I get database normalization aspects of why these unique Id's exist based the database table design, but the API should be able to obfuscate those details to the user, just like a tradition user interface does.
Hey @MikeyJ ,
We have a few clients that are using our Airtable sync to accomplish the same objective - bulk update inventory at some predefined interval. Happy to show you how it works in action. Also, check out our guide on how to manage and track Shopify inventory .
hey, Shopify has a bulkInventory adjust quantity endpoint on graphql. You update a JSONL file with all your updates and the ID of locations. All your updates In one call !
https://shopify.dev/api/admin-graphql/2022-10/mutations/inventorybulkadjustquantityatlocation
text me if you need more infos
Hi Tom.
Do you have any experience with this end point? For instance, I'm curious how long it might take to inventory for 100,000 SKUs.
G
Thank you for the quick response Tom.
Our use case has 1.4 million variants spread across hundreds of thousands of products.
We'll need to create all those products / variants first, one time... then maybe 100,000 more to add each year.
However, on a daily basis, there will be pricing and inventory adjustments for an indeterminate number of variants... as this will be controlled by vendor feeds and the pricing whims of the client.

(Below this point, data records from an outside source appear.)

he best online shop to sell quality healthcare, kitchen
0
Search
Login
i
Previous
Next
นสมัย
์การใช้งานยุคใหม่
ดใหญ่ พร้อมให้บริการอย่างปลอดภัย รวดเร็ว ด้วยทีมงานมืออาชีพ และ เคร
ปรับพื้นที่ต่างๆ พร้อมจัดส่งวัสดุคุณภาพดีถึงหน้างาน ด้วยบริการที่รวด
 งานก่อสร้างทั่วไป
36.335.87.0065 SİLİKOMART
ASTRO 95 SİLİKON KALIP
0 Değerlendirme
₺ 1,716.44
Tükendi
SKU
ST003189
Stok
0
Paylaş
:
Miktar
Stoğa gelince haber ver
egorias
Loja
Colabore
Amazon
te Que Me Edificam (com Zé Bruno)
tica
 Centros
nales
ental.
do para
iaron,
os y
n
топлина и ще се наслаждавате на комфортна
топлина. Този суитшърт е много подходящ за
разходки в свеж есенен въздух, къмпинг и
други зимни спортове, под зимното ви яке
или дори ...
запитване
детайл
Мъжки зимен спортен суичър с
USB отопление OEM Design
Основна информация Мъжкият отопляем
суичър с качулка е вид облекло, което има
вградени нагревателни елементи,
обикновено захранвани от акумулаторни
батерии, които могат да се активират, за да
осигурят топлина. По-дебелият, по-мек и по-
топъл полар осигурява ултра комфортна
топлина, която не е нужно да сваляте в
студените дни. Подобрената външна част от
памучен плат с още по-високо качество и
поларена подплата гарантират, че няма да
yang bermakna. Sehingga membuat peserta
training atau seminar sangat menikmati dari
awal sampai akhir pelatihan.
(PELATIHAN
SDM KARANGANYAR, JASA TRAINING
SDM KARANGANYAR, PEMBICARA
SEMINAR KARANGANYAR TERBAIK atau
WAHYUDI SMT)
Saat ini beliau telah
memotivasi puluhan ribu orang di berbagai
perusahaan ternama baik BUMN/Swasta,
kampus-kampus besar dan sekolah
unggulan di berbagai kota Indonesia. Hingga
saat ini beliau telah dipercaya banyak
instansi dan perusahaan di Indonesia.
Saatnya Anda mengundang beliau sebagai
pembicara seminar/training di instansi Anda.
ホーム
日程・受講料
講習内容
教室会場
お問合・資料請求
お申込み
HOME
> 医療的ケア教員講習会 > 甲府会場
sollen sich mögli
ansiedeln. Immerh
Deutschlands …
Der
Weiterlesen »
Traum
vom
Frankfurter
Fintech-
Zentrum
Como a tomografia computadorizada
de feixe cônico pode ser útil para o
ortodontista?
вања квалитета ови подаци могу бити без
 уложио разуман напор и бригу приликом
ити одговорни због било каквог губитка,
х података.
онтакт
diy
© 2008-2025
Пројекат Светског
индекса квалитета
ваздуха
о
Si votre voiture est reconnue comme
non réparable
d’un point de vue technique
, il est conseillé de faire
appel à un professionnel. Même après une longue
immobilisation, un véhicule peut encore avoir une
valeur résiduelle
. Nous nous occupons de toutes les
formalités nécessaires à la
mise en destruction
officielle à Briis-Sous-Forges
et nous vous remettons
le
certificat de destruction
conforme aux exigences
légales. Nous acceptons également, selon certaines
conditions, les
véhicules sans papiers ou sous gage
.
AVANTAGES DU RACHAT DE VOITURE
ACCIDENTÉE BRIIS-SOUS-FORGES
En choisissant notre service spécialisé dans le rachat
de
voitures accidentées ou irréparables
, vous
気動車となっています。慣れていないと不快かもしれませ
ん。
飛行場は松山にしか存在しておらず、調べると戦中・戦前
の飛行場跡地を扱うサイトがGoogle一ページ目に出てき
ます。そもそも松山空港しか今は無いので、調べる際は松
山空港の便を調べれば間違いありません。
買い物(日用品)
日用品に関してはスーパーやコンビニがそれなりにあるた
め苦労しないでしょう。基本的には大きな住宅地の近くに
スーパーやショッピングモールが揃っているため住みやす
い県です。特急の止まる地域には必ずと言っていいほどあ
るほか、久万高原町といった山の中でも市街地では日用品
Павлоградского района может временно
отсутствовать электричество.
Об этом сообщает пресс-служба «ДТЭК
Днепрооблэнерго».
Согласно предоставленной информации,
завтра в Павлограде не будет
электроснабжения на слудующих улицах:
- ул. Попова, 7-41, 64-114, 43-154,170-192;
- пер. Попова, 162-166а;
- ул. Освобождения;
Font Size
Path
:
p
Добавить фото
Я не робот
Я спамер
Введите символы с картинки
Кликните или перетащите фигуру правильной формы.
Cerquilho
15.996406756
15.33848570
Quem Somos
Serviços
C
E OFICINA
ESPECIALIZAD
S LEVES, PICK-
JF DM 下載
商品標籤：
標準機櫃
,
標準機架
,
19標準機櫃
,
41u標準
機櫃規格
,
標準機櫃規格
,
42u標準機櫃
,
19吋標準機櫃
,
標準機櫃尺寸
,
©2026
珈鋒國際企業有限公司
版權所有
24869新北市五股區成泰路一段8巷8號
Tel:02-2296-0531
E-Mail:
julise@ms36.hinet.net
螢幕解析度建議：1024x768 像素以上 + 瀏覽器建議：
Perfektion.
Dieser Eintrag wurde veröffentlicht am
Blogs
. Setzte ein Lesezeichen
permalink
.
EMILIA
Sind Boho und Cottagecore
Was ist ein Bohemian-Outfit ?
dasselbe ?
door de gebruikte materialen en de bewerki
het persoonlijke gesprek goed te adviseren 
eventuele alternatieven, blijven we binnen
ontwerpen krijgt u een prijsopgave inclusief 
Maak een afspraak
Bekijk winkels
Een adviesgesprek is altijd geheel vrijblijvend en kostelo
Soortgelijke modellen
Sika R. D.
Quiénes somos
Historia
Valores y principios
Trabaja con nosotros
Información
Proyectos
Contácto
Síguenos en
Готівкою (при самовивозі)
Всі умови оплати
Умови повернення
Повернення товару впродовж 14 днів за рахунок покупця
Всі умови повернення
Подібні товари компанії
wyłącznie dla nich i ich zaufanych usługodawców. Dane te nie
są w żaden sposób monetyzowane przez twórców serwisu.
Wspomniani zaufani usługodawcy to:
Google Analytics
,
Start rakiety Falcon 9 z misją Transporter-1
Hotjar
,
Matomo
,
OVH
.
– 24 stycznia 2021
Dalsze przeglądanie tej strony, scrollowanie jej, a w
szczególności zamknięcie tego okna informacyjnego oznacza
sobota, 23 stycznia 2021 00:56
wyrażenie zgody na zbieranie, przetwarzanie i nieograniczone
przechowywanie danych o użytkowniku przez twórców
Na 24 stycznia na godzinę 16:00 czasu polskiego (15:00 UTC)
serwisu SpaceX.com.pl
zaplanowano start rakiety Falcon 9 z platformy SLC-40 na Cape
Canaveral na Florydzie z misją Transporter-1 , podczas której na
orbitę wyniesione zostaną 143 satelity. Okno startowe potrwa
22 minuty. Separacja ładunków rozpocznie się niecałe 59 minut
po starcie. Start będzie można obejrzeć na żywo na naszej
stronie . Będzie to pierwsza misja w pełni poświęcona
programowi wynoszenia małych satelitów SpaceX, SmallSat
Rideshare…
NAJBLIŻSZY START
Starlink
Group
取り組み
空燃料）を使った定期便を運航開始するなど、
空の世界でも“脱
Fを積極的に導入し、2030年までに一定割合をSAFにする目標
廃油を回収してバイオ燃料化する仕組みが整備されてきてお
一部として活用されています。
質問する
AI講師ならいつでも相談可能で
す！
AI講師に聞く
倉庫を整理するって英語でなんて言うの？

I am presuming the potential number of updates any given day could be in the 6 figures... though not always.
I understand about splicing the file to match the file size limit and listening to the webhook... that's manageable... but if Shopify itself would take more than a few hours to process 100,000 inventory / pricing updates... then it is probably not a feasible solution for us.
Our other plan is to just build a custom e-commerce site so our batch operations can be run on bare metal.